Sophia Tsoka, Reader in Bioinformatics at King’s College London, explored how to use pathways, computational frameworks, and deep learning to make data more accurate and interpretable. The size and complexity of data generated do not negate the “large p, small n problem” meaning that there are a small number of samples that are characterised by a large number of features or predictors.
The ultimate necessity of the platform is to reduce dimensionality from thousands of gene features to hundreds of pathways to make computational problems more tractable and biologically meaningful. Feature selection methods tend to neglect actual interactions that exist within those features and treat them as independent features which is not accurate. The task is to aggregate gene level features into pathway level data.
This approach was tested on a few hundred pathways and the matrix was decomposed into pathway-specific data sets. The optimization problem is to find the weight of its gene so that the class representation in different colours can be optimally separated. This ultimately allows for maximising disease class separation. A study on breast cancer showed that the top 15 pathways separated breast cancers well - through these pathways five breast cancer subtypes were revealed.
The mathematical nature of these problems can offer scientists more adaptable ways of reflecting on different biological constraints and must be adapted to different types of problem statements. The key is to minimise the number of misclassifications so there are different ways of formulating a specific mathematical problem.

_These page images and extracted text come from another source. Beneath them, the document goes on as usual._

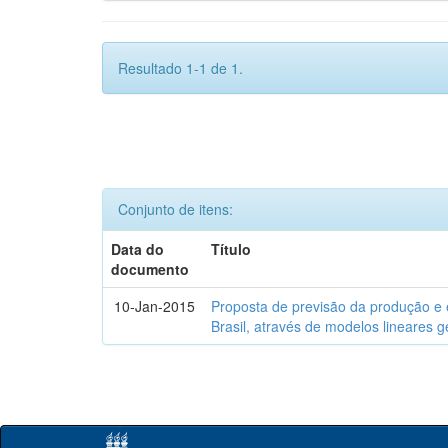
Resultado 1-1 de 1.
Conjunto de itens:
Data do
Título
documento
10-Jan-2015
Proposta de previsão da produção e 
Brasil, através de modelos lineares 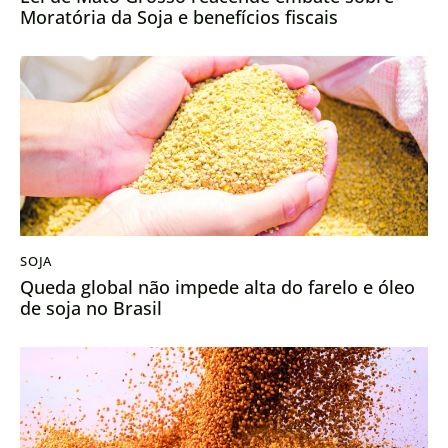
Moratória da Soja e benefícios fiscais
SOJA
Queda global não impede alta do farelo e óleo
de soja no Brasil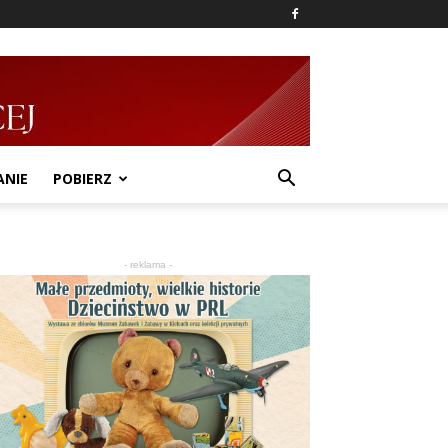
ANIE
POBIERZ
- reklama -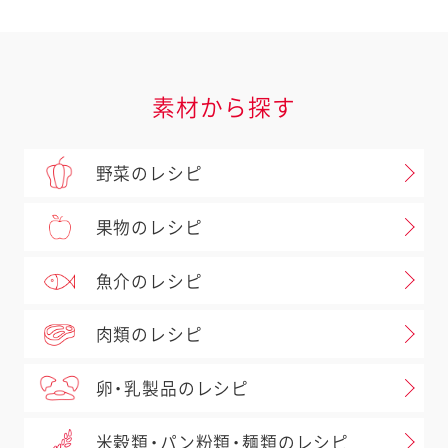
素材から探す
野菜のレシピ
果物のレシピ
魚介のレシピ
肉類のレシピ
卵・乳製品のレシピ
米穀類・パン粉類・麺類のレシピ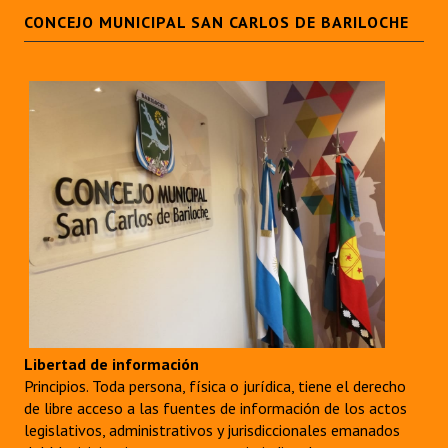
CONCEJO MUNICIPAL SAN CARLOS DE BARILOCHE
Libertad de información
Principios. Toda persona, física o jurídica, tiene el derecho
de libre acceso a las fuentes de información de los actos
legislativos, administrativos y jurisdiccionales emanados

Deep learning is also critical to pathway-based classification. It relies on incorporating prior knowledge to improve performance and interpretability. Tsoka added that specific neural networks can encode and decode data, reconstructing the entire expression profiles and offering better separability of disease classes.
By rationalising data and linking specific pathways to disease classes, the typical black-box phenomenon of deep learning becomes more comprehensible. The next step aims to extend these methods to single-cell RNA sequencing data and examine other functional units for classification.